Enough with the gory technical details you say? Awesome. The way to have BSDPy automatically enable the Redis caching is easiest if you are already running it in a Docker container since Docker lets us use container linking to hook up Redis and have BSDPy start caching. Steps are as follows:

1. Pull the official Redis Docker image from the Docker Hub:
   docker pull redis
2. Run the Redis image with default settings (no need to expose ports):
   docker run -d --name redis redis
3. Run the BSDPy Docker image, linking it to the running Redis container:
   docker run -d --name bsdpy <MORE OPTIONS> --link redis:db bruienne/bsdpy:1.0
4. There is no step four.

The only important configuration item here is the --link redis:db flag as it tells Docker the name of the container to link to (redis) and what to name the link inside the BSDPy container (db).
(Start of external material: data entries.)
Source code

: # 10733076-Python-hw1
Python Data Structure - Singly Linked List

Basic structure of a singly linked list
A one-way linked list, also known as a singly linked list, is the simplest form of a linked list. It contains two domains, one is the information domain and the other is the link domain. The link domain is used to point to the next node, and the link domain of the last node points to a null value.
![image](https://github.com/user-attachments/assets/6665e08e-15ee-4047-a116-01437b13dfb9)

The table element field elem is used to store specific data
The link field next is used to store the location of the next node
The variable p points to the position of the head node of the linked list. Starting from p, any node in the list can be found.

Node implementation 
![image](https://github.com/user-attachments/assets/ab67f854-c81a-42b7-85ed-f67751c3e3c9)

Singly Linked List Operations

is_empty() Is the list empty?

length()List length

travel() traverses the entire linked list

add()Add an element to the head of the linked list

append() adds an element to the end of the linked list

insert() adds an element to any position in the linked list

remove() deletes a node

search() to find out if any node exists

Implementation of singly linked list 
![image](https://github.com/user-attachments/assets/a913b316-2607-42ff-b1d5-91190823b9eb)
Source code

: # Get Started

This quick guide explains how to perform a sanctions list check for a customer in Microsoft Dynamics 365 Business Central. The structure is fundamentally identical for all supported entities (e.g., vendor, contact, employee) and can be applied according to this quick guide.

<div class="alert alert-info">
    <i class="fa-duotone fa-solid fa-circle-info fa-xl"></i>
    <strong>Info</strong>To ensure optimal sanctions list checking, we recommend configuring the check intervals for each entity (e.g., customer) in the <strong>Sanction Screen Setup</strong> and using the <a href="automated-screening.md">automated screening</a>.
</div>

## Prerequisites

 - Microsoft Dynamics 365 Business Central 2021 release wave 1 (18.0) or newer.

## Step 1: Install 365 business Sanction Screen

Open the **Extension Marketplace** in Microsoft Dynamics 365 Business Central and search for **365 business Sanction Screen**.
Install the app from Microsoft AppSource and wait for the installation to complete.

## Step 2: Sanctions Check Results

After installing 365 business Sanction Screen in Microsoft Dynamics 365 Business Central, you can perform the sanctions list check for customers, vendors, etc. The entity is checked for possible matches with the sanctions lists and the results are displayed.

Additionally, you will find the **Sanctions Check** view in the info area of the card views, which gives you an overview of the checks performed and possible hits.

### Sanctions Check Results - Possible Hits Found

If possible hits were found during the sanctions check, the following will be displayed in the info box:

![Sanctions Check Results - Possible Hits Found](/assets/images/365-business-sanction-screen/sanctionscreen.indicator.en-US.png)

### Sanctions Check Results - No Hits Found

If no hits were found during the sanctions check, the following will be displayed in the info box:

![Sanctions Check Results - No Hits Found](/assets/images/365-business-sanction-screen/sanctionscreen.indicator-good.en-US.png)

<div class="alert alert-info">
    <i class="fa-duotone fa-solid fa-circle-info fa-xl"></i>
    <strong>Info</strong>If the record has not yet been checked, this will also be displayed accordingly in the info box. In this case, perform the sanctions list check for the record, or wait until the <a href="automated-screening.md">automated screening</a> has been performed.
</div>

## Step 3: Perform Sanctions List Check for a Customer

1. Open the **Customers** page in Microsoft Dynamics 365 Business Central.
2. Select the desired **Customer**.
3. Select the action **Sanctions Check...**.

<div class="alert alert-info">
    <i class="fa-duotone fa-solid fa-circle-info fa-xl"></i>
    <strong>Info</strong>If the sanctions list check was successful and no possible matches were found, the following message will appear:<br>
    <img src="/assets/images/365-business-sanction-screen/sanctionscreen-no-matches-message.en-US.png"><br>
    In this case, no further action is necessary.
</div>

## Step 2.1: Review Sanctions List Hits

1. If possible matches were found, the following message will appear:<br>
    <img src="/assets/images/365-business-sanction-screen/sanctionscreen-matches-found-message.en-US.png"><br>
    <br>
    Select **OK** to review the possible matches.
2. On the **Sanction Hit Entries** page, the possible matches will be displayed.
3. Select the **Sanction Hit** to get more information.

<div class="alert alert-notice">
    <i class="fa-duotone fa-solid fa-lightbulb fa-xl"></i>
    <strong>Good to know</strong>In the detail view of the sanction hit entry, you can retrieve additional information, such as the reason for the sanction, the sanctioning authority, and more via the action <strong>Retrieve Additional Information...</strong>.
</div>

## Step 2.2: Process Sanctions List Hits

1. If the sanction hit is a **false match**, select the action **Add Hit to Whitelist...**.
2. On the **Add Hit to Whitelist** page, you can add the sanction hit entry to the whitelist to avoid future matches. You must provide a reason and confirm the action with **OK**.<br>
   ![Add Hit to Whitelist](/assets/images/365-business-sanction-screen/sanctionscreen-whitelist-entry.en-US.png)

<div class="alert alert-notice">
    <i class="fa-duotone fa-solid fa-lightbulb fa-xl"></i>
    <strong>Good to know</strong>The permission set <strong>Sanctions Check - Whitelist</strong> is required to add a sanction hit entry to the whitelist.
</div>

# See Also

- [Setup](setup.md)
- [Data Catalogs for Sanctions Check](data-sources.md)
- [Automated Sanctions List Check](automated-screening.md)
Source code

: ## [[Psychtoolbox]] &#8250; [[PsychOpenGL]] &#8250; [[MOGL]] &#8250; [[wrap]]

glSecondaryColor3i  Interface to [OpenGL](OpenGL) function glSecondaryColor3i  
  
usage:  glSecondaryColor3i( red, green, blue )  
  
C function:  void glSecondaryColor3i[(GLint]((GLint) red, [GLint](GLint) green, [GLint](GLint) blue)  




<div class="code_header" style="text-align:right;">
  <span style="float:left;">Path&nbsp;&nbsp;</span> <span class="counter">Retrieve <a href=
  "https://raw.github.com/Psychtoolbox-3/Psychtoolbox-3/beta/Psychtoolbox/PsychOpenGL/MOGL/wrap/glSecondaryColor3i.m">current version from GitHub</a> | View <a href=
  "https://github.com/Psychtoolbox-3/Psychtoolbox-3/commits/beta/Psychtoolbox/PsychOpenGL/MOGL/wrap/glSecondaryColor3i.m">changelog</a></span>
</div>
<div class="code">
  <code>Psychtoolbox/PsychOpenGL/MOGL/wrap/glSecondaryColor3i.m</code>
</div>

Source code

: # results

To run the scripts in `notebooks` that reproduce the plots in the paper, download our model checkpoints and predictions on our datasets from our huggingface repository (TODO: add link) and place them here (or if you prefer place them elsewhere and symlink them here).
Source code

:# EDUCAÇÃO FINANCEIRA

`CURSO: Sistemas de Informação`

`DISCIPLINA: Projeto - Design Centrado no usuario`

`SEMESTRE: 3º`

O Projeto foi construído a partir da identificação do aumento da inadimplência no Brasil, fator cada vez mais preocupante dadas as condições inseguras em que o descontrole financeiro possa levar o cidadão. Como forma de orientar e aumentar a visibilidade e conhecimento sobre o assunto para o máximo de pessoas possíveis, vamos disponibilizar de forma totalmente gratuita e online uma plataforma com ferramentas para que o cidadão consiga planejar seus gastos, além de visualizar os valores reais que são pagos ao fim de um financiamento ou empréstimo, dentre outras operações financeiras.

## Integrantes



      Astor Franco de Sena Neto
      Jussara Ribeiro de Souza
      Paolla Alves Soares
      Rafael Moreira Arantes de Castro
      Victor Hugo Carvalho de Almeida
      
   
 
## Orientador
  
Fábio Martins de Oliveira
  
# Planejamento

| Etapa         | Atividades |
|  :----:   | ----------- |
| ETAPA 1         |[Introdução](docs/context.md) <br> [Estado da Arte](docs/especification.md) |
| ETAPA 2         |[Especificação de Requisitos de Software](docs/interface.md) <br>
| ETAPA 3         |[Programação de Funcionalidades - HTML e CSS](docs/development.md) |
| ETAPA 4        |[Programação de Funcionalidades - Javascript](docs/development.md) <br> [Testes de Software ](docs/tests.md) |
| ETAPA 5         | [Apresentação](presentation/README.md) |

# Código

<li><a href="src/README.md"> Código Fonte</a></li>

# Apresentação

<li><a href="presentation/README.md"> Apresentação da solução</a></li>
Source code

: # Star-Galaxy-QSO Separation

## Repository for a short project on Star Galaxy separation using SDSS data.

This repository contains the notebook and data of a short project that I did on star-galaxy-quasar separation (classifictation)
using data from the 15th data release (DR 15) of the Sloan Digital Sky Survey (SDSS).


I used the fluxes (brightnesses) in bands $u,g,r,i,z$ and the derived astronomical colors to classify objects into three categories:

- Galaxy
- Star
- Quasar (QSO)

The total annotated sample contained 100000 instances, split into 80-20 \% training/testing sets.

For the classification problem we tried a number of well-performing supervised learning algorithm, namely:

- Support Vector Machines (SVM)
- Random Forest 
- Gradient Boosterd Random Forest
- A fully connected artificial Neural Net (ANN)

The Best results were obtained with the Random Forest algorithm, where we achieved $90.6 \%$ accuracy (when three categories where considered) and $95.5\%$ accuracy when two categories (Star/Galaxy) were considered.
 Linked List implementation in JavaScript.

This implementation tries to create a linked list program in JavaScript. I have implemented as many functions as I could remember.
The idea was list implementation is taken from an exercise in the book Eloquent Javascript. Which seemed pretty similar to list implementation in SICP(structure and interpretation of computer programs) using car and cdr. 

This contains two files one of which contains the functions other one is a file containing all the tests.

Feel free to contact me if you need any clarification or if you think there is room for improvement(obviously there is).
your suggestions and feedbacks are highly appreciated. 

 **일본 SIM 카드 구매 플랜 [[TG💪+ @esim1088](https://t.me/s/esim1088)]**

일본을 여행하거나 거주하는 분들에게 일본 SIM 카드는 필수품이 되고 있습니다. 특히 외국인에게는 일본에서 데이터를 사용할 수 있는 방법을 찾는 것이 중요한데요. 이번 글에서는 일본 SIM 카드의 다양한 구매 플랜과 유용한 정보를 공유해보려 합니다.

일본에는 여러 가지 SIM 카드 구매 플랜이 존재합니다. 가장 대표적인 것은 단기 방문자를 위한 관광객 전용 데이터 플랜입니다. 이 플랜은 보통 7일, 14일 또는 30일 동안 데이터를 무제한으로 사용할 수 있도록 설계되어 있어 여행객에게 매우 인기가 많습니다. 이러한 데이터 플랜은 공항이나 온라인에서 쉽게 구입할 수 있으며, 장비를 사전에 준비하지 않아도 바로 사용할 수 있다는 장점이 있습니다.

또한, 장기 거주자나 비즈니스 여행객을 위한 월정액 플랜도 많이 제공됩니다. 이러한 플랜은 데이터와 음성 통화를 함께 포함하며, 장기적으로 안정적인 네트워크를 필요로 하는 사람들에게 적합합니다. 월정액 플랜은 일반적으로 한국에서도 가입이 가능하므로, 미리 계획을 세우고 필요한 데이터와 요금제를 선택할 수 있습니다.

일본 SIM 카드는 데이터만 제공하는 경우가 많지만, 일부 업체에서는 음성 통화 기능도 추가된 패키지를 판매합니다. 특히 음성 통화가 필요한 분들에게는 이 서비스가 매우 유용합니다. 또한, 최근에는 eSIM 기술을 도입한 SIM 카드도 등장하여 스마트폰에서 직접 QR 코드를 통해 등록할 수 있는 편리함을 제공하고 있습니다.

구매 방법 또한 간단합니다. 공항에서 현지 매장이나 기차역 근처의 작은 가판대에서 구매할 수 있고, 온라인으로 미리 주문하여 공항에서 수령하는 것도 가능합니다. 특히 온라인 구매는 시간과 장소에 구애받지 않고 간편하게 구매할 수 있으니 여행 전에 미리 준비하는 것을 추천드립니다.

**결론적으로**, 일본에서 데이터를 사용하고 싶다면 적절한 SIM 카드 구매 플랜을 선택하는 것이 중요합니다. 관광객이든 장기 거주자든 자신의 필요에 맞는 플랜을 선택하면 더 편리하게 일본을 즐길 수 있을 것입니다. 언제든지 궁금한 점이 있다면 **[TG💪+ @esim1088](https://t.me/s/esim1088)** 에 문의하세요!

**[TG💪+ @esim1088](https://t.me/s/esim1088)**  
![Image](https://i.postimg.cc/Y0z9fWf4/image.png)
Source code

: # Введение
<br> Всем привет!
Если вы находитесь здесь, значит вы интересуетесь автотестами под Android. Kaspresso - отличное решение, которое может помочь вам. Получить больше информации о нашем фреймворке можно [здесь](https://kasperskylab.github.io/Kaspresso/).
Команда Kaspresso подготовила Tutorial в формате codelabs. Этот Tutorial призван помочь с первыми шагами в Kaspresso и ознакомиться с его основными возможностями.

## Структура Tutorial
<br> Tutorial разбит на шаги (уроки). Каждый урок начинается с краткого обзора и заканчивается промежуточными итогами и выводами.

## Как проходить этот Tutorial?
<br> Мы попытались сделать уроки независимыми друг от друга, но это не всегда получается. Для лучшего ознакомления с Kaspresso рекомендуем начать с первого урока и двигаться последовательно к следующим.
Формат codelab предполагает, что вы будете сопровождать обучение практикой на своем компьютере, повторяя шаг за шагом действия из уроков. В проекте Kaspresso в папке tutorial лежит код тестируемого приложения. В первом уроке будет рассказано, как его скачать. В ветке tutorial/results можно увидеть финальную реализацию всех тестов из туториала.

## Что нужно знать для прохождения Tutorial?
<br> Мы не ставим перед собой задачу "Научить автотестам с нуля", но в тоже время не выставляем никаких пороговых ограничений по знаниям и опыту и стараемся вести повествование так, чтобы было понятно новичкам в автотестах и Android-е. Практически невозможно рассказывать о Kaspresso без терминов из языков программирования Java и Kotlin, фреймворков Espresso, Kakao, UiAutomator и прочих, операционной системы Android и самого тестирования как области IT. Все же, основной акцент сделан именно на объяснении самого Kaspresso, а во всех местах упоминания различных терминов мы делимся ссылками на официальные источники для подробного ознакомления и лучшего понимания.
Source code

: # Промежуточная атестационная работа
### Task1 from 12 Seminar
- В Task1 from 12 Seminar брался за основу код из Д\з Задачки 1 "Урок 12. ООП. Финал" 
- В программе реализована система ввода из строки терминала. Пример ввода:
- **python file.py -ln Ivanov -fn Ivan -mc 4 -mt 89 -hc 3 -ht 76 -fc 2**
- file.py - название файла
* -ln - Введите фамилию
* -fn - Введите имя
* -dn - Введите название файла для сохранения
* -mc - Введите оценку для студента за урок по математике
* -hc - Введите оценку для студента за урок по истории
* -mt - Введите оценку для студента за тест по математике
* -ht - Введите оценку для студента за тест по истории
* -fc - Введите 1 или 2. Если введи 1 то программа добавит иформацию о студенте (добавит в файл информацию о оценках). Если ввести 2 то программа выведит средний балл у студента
BSDPy looks for environment variables automatically created by Docker that all start with "DB_" to determine whether Redis was linked and thus should be used for caching. Linking Redis with any other name will cause BSDPy to ignore it and no caching will occur. When Redis caching was successfully activated the log’s startup notices will look something like this:

06/03/2015 05:49:30 PM - DEBUG: ------- Start Docker env vars -------
06/03/2015 05:49:30 PM - DEBUG: BSDPY_NBI_PATH: /nbi
06/03/2015 05:49:30 PM - DEBUG: BSDPY_IFACE: eth0
06/03/2015 05:49:30 PM - DEBUG: BSDPY_API_URL: https://myapphost.org/api/v1/netboot_images
06/03/2015 05:49:30 PM - DEBUG: BSDPY_PROTO: http
06/03/2015 05:49:30 PM - DEBUG: BSDPY_IP: 192.168.1.100
06/03/2015 05:49:30 PM - DEBUG: -------  End Docker env vars  -------
06/03/2015 05:49:30 PM - DEBUG: Using Redis caching for clients with Redis host 172.17.0.43 on port 6379
06/03/2015 05:49:30 PM - DEBUG: tftprootpath is /nbi
06/03/2015 05:49:30 PM - INFO: Server priority: [251, 71]
06/03/2015 05:49:30 PM - DEBUG: Found $BSDPY_IP - using custom external IP 192.168.1.100
06/03/2015 05:49:30 PM - INFO: Server IP: 192.168.1.100
06/03/2015 05:49:30 PM - INFO: Server FQDN: 192.168.1.100
06/03/2015 05:49:30 PM - INFO: Serving on eth0
06/03/2015 05:49:30 PM - INFO: Using http to serve boot image

For those not using Docker the environment variables to set to a valid Redis host and port are DB_PORT_6379_TCP_ADDR and DB_PORT_6379_TCP_ADDR - either IP or FQDN for the host variable will work.

And that is all. Try it out, provide feedback, send pull requests!